Apoiamos Alessandro Nepomuceno (2004) para quem a grande diferença para o fato reside também na natureza, bem como no tratamento dedicado às infrações e aos seus praticantes. Os crimes geralmente denunciados, processados e apenados são aqueles provenientes das classes mais vulneráveis da sociedade, enquanto os grandes delitos econômicos, políticos e ecológicos, com danos incomensuráveis à coletividade, não sofrem os mesmos rigores por parte do poder público.
Assim, conforme Alessandro Baratta (1997) pode-se afirmar que o cárcere tem representado a ponta do iceberg da ideologia dos grupos hegemônicos, ou seja, do sistema penal burguês, marcando o momento culminante de um processo de seleção que começa bem antes da intervenção do sistema penal, com a discriminação social e escolar.
Postas essas premissas, uma questão ganha relevo. O sistema penal é visto tradicionalmente como um controle formal das condutas encaradas como negativas à sociedade, as quais ofendem os bens jurídicos mais relevantes das pessoas de bem, enquanto o desvio é considerado um dano pela maioria dos juristas, sendo os desviantes, nesse episódio, vistos como um elemento negativo, um mal que lesa a ordem, a tranquilidade e a justiça social.
No entanto, os dados estatísticos do sistema penal aqui apresentados como signos da representação social da criminalidade e do sujeito do crime, parecem sugerir que muitos desses “desviantes” tenham o condão de evidenciar a alegação de Alessandro Baratta acima descrita e/ou a antecipação ou a necessidade de mudanças estruturais na sociedade, economia e sistema penal brasileiros, pois como sustenta Ana Lúcia Sabadell (2005), o crime tem um papel útil para a sociedade, seja quando contribui para o progresso social, criando impulsos para a mudança de algumas regras sociais, seja quando a sua ocorrência oferece a ocasião de afirmar (ou debater) a validade das regras a serem seguidas, mobilizando a sociedade em torno de valores coletivos.

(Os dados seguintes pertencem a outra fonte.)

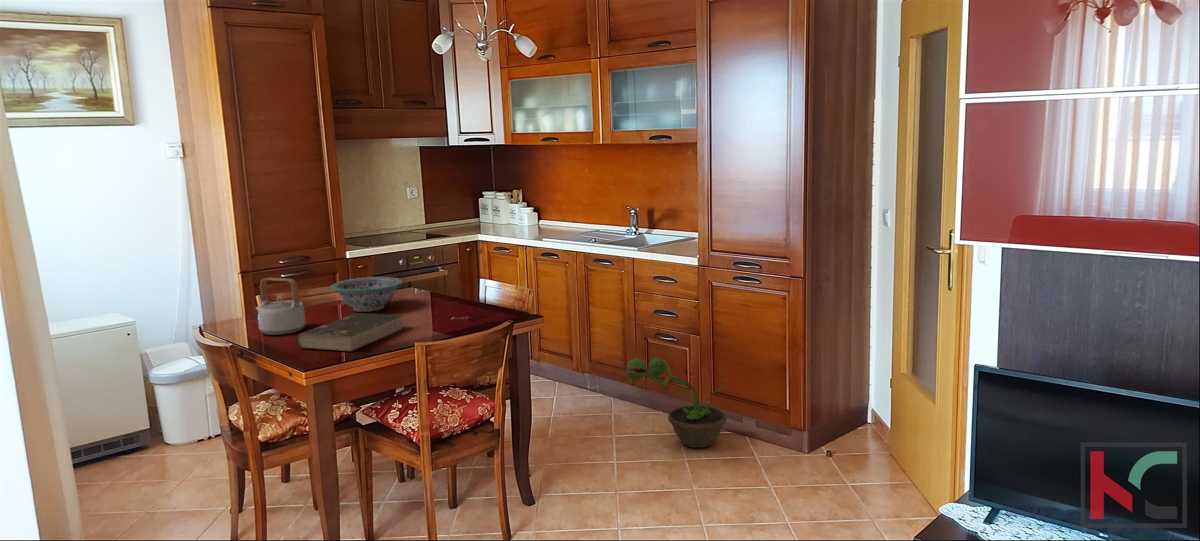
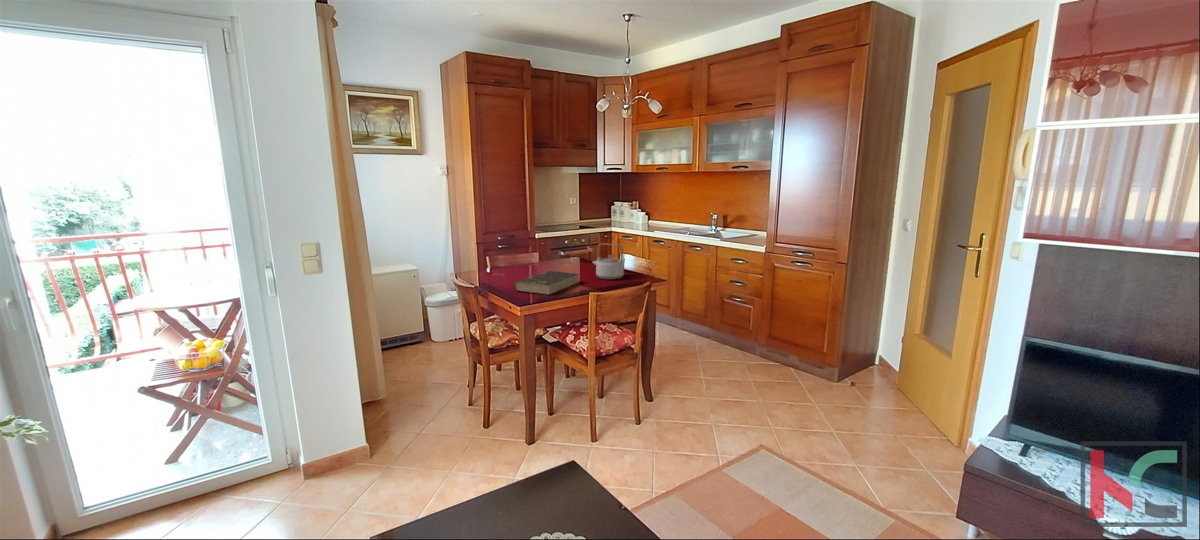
decorative bowl: present [331,277,403,312] -> none [531,249,575,271]
teapot: present [256,278,306,335] -> present [593,243,624,280]
decorative plant: present [626,358,729,448] -> none [717,312,786,373]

A ponderação é das mais interessantes no sentido de ressignificar certos tipos de crimes cometidos demonstrando que nem sempre, os mesmos resultam de um ato do indivíduo mal, visando abalar a paz social e, logo, acabar com a tranquilidade e os ideais das pessoas de “bem”, mas que a sua causa pode estar associada a uma grande fraqueza do Estado, no que diz respeito o seu dever de cuidado da vida em coletividade, especialmente, na garantia da efetivação do mínimo existencial da pessoa humana.
Em tempos de escândalos relativos à corrupção, em que milhões e milhões de reais são usurpados dos cofres públicos; de carga tributária elevadíssima; de elevação abusiva do preço de bens e serviços essenciais como água, energia elétrica, alimentos em geral, e, pode-se aduzir, petróleo, já que o Brasil é desprovido de infraestrutura ferroviária; de políticas assistencialistas ao invés do fomento do trabalho; de vedação à reprovação em colégios públicos, não consigo pensar que discutir redução da maioridade seja uma infelicidade. Se não estiver errado, salta aos olhos, infelizmente, trata-se de um desvio de foco.
Enfim, é preciso ressignificar o esthos do conviver social, política, jurídica e economicamente falando, de modo que cuidemos melhor dos nossos idosos, adultos, adolescentes e crianças. É necessário, acima de tudo, que cumpramos a Constituição, principalmente, no que toca a plena efetividade dos direitos humanos fundamentais.